Cela dit, ce que d'aucuns perçoivent comme des atouts pour le médiateur désigné de la CEDEAO au Burkina, constitue, pour certains acteurs nationaux, le talon d'Achille de l'homme.

En effet, puisqu'il est soupçonné d'être proche du régime déchu du Mouvement du peuple pour le progrès (MPP) de Roch Marc Christian Kaboré, certaines organisations de la société civile et certains partis poliques estiment qu'il manque d'impartialité et appellent tout simplement à sa récusation.

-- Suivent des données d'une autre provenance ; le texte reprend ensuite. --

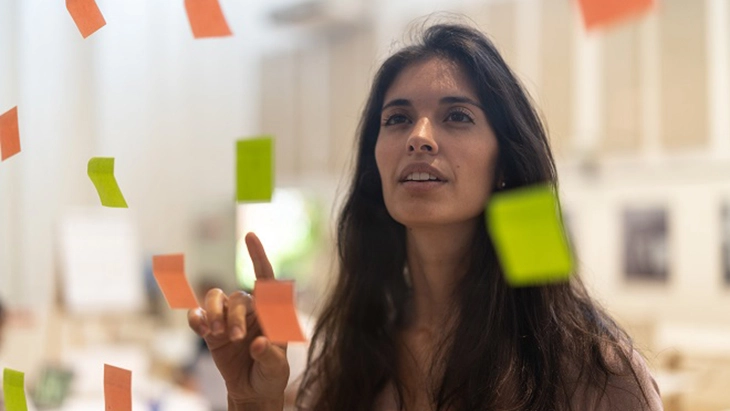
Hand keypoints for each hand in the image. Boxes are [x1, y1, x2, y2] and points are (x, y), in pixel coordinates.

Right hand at [188, 232, 288, 407]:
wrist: (251, 390)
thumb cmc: (270, 375)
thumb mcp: (277, 368)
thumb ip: (270, 355)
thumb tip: (259, 343)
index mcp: (270, 312)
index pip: (265, 279)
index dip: (258, 257)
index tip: (249, 236)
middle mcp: (249, 310)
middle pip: (238, 297)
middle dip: (235, 315)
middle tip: (236, 337)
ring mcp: (227, 319)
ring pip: (216, 299)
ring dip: (214, 313)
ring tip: (217, 334)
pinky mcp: (210, 332)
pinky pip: (198, 317)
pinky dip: (196, 319)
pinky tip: (199, 328)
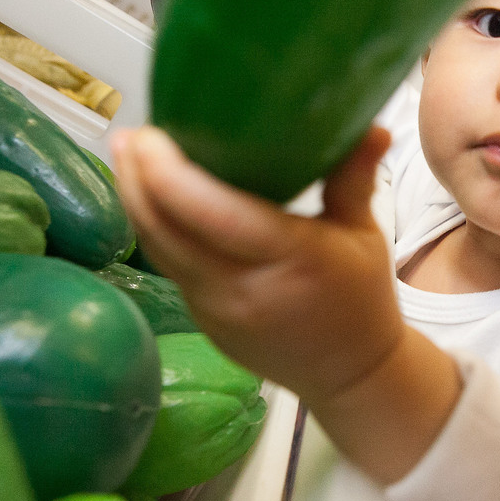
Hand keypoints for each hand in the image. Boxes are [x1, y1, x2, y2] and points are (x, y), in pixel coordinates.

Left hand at [111, 124, 403, 404]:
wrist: (350, 374)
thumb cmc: (360, 297)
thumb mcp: (364, 234)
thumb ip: (355, 176)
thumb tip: (373, 126)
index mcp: (291, 259)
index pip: (215, 214)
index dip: (170, 174)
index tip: (154, 135)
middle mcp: (244, 288)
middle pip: (168, 230)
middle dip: (138, 177)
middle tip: (133, 133)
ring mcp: (216, 309)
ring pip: (158, 248)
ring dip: (134, 199)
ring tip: (127, 153)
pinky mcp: (201, 320)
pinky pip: (168, 265)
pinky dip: (153, 226)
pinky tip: (149, 195)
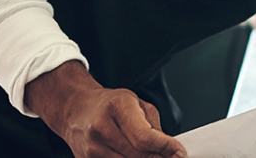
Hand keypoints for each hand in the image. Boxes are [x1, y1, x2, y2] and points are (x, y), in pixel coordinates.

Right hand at [27, 61, 184, 157]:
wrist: (75, 109)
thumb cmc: (109, 105)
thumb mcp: (136, 104)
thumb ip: (154, 127)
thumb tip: (170, 150)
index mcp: (117, 107)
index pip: (144, 137)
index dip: (165, 148)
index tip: (179, 153)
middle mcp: (101, 128)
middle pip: (138, 155)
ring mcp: (91, 148)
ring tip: (152, 155)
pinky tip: (134, 156)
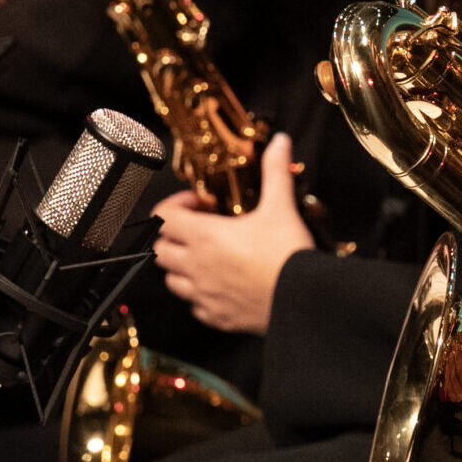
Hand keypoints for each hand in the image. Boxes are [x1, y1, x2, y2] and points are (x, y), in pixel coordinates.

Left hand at [148, 134, 311, 334]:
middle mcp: (196, 266)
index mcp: (205, 236)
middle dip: (173, 237)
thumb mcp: (281, 207)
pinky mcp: (216, 316)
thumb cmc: (287, 257)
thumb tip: (279, 144)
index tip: (197, 204)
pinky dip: (200, 296)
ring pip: (171, 280)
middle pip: (160, 249)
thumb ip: (275, 171)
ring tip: (205, 258)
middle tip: (197, 229)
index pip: (163, 217)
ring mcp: (203, 294)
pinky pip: (195, 307)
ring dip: (181, 266)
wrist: (302, 299)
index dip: (175, 205)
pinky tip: (220, 286)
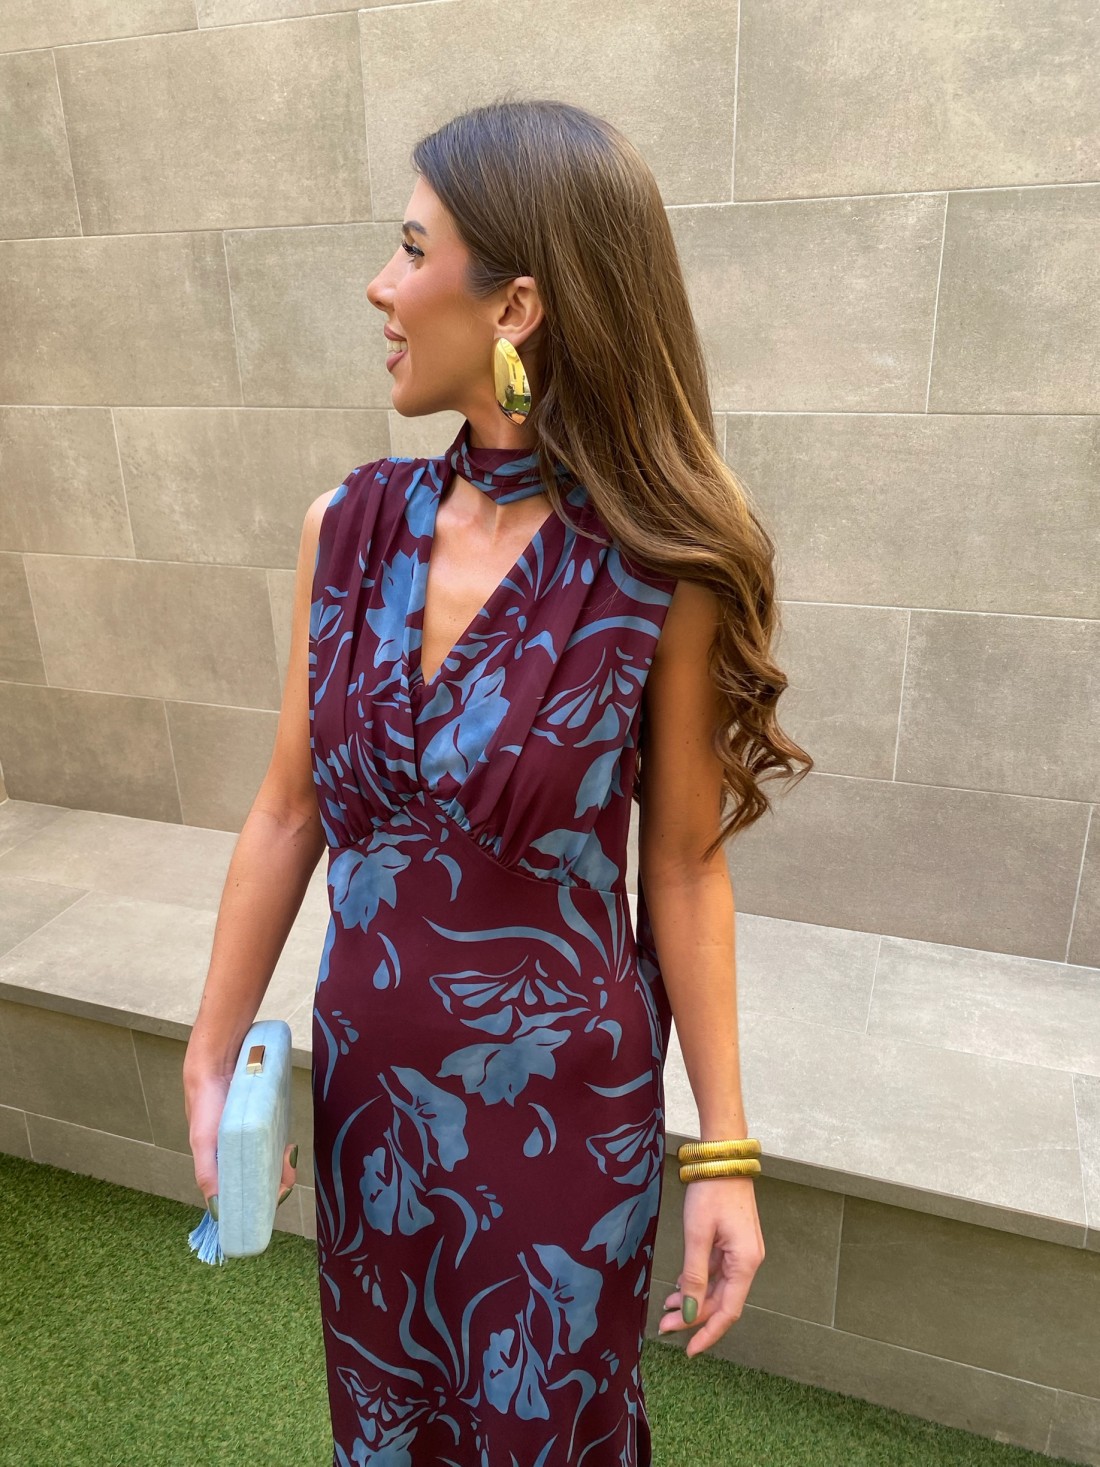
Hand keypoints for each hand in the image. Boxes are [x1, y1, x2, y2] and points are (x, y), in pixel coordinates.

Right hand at [184, 1064, 298, 1214]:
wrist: (219, 1060)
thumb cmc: (205, 1103)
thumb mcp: (202, 1142)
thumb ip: (207, 1174)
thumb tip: (217, 1211)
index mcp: (220, 1163)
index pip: (241, 1191)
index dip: (258, 1199)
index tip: (273, 1198)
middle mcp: (237, 1152)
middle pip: (260, 1177)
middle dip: (276, 1181)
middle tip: (287, 1175)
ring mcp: (252, 1136)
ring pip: (270, 1160)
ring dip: (282, 1166)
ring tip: (289, 1156)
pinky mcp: (265, 1120)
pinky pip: (277, 1140)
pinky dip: (283, 1147)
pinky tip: (289, 1145)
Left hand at [657, 1176, 764, 1357]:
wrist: (722, 1157)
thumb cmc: (711, 1192)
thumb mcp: (698, 1235)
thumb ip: (695, 1277)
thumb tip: (690, 1313)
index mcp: (745, 1263)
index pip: (728, 1311)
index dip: (708, 1333)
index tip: (689, 1350)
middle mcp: (748, 1261)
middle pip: (722, 1301)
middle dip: (694, 1317)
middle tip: (665, 1327)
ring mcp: (741, 1251)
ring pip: (718, 1287)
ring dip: (694, 1299)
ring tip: (666, 1309)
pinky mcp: (732, 1241)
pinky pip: (716, 1271)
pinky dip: (698, 1281)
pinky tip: (679, 1286)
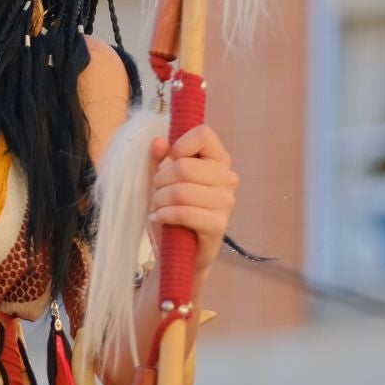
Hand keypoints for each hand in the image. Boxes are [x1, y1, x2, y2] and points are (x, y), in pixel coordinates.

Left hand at [146, 124, 237, 275]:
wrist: (178, 250)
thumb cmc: (171, 208)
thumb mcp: (160, 179)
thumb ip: (158, 158)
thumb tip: (158, 141)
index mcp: (218, 159)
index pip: (203, 134)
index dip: (179, 144)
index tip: (168, 159)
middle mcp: (227, 178)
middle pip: (185, 166)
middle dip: (161, 180)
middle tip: (156, 191)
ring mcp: (226, 202)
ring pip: (181, 191)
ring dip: (159, 200)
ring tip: (157, 207)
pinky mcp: (219, 225)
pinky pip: (184, 212)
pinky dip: (165, 215)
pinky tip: (160, 219)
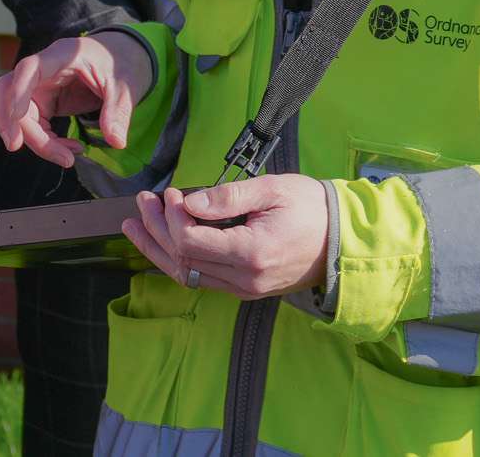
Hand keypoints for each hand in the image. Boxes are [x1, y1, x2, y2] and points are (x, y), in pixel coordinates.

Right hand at [0, 31, 153, 166]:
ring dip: (34, 138)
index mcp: (64, 55)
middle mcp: (45, 69)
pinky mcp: (45, 101)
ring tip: (67, 158)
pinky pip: (33, 123)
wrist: (121, 59)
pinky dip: (45, 141)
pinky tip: (70, 150)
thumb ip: (118, 111)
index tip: (15, 116)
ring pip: (18, 111)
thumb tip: (116, 142)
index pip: (30, 68)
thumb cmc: (121, 64)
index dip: (18, 90)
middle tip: (16, 147)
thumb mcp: (127, 86)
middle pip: (10, 90)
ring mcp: (41, 85)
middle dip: (9, 120)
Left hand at [122, 176, 329, 300]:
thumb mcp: (272, 190)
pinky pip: (202, 280)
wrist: (343, 240)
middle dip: (156, 228)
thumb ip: (228, 196)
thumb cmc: (311, 209)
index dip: (171, 216)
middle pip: (182, 259)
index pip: (191, 241)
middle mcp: (245, 279)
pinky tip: (162, 244)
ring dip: (158, 248)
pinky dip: (178, 261)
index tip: (171, 192)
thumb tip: (190, 203)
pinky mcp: (246, 290)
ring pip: (187, 275)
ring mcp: (245, 289)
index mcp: (252, 253)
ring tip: (135, 226)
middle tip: (142, 202)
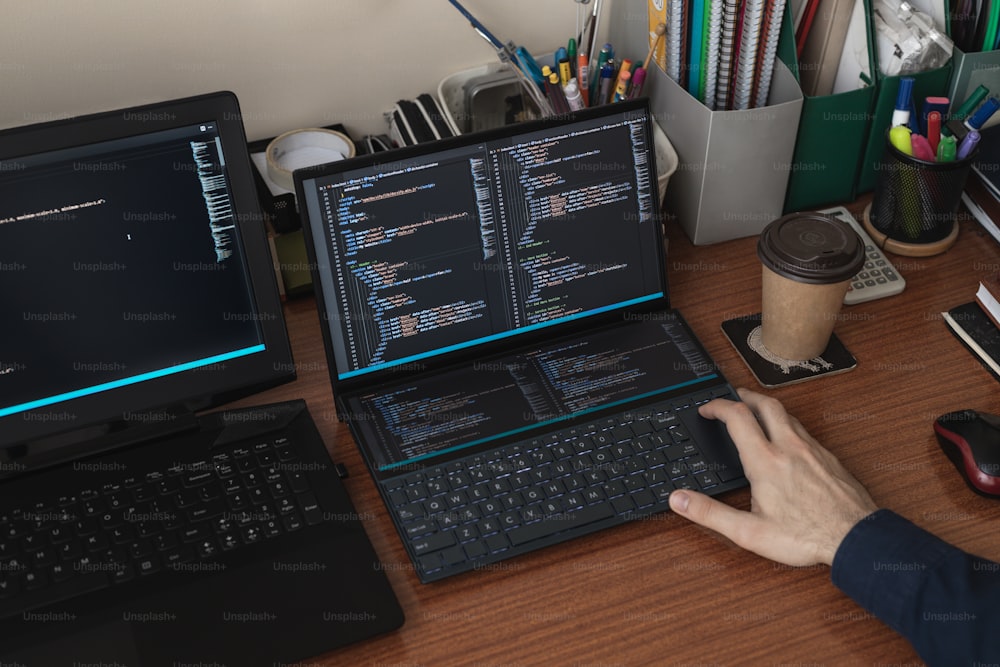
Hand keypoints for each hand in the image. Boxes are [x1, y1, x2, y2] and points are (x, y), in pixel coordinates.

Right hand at [668, 388, 878, 565]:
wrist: (856, 537)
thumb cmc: (806, 537)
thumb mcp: (749, 532)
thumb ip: (710, 514)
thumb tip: (679, 500)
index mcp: (765, 461)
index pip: (737, 417)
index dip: (718, 406)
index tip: (707, 409)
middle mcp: (789, 447)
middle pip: (765, 404)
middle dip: (744, 396)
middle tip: (732, 397)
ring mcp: (812, 450)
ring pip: (787, 414)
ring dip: (767, 407)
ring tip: (756, 413)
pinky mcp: (828, 457)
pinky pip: (804, 430)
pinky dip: (788, 425)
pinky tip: (787, 440)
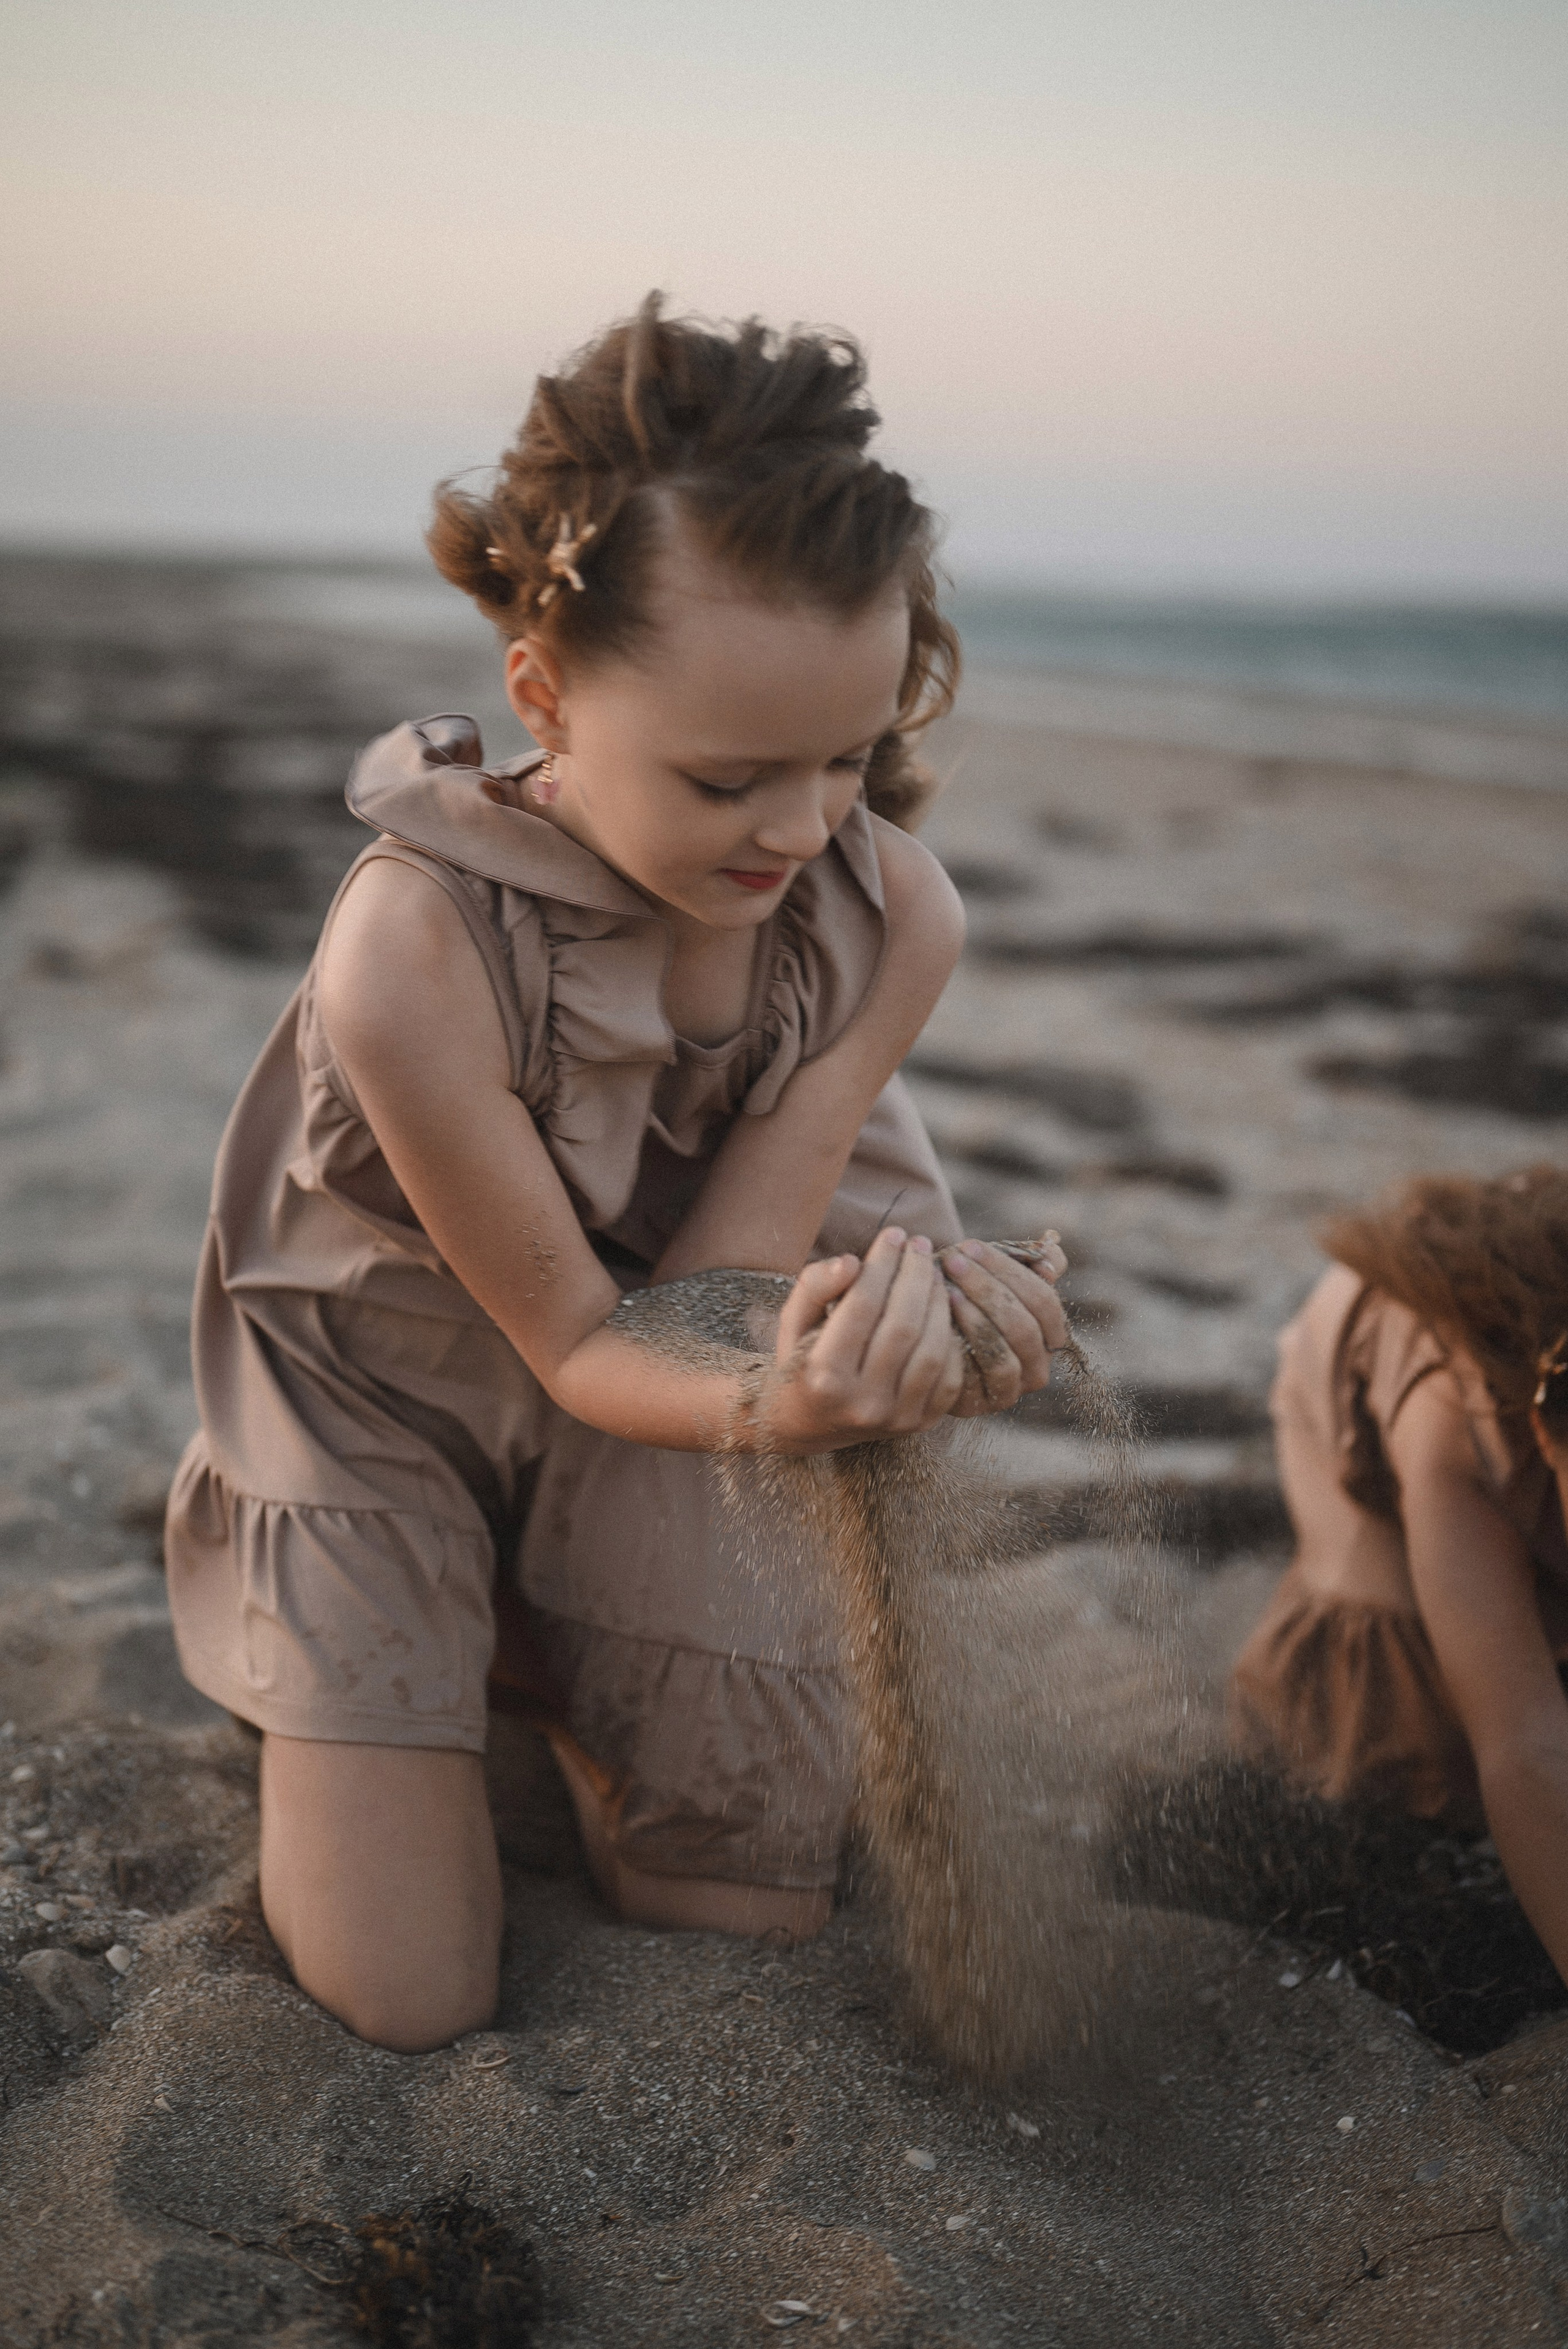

Par ailleurs, il n'est pas évident que l'attachement aux valeurs démocratiques de Mahamadou Issoufou, plaise à certains acteurs nationaux qui se délectent actuellement des raccourcis politiques imposés par la transition.

Certains " transitaires " sont, en effet, sortis des méandres de l'histoire à la faveur du coup d'Etat du Mouvement patriotique pour la sauvegarde et la restauration (MPSR) du lieutenant-colonel Paul Henri Sandaogo Damiba et souhaitent en profiter au maximum.

Mais dans cette foire d'intérêts qu'est devenu le Burkina Faso pressuré par ses fils, l'on devrait savoir raison garder. Il faut attendre de voir le maçon au pied du mur pour le juger surtout que dans le cas d'espèce, Mahamadou Issoufou n'a aucun intérêt à se mettre à dos le Burkina avec lequel son pays partage un important héritage historique et des intérêts économiques et sécuritaires vitaux.

Ensuite, est-il possible au Burkina de récuser le médiateur de la CEDEAO sans se mettre à dos l'organisation sous- régionale ? La probabilité du clash est, en tout cas, forte et c'est de cela que le Burkina Faso a le moins besoin dans sa situation actuelle caractérisée par la recrudescence des attaques terroristes.